# Opinions Needed: Tarpon 100 vs Ride 115



## gf319804 (Mar 6, 2007)

Well, as the title states, I am looking for some opinions. Last year, I bought my first kayak, a new Tarpon 100. I really like this kayak, but after looking at the Ride 115, I feel it may be better suited for my fishing needs. First and foremost, I like the fact that it has deeper channels on the hull and a flat surface to stand on, making it more stable for standing and fishing. I tried standing a few times in my Tarpon last year, but I believe had I set the hook on a good fish, I would have went overboard! Second, I like that it has a larger front hatch for storage, and an overall higher weight capacity.
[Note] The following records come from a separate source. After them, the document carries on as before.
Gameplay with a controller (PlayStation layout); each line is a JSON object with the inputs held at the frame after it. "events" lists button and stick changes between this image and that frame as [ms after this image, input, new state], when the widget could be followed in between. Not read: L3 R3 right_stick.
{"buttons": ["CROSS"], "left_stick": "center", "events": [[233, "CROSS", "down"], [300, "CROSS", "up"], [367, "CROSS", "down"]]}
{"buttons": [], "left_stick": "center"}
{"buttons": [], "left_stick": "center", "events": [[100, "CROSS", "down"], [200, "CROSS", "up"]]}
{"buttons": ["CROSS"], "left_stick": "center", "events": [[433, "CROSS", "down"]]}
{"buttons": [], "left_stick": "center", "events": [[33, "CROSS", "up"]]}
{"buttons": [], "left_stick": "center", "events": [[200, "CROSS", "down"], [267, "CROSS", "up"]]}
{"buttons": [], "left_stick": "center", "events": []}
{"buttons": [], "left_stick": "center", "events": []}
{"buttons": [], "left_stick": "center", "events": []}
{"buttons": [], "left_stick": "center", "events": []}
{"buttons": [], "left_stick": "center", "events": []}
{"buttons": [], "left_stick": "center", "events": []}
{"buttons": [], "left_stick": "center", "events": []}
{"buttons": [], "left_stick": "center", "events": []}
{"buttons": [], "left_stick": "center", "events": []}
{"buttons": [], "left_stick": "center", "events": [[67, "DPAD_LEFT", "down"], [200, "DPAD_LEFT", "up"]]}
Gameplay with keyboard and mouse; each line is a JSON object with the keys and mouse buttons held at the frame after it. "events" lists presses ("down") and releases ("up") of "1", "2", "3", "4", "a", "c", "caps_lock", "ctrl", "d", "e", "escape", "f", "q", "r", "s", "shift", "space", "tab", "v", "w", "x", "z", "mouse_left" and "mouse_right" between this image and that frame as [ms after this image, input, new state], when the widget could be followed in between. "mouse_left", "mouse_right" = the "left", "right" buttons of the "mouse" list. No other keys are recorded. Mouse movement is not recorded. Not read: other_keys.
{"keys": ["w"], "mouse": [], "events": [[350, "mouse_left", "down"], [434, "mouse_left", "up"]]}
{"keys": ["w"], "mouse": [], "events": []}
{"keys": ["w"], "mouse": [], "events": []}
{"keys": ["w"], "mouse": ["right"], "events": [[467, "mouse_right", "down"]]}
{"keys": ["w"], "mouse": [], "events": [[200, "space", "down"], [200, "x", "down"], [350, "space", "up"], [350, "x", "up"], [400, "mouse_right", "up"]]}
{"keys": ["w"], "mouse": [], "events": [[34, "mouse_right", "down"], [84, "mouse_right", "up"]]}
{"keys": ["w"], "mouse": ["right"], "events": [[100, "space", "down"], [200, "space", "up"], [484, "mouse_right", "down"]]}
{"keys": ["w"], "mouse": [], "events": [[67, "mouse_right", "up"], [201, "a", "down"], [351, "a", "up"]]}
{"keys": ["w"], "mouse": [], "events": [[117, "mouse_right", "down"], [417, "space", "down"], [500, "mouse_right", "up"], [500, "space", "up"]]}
For any of you out there that has experience with the ride, what is your opinion of it? Is there justification for me to possibly sell the Tarpon and upgrade, or am I wasting my money? I really wish there was some way for me to demo one, but unfortunately in my area, I'm not sure that is an option. Any input would be greatly appreciated.


----------



## wildy115 (Jun 28, 2012)

was standing and paddling my first day with the ride 115. Its maneuverable and good in all water conditions (around here). Its a pig at 75lbs but is rated to hold 500 lbs. which is a lot for a 11.5ft yak. cant imagine anything as stable other than a nucanoe. The cuda 12 is a good choice or slayer . 

I love my ride though.


----------



## Bubbagon (Mar 8, 2010)

Lots of good stuff going on with the Ride for sure.
What type of water do you paddle most of the time?


----------



## gf319804 (Mar 6, 2007)

I fish mostly calm waters, small lakes and ponds. Spend a ton of time fishing AEP in the spring, and some of the local lakes here in SE Ohio. Would like to spend some more time on the Hocking and learn how to fish it.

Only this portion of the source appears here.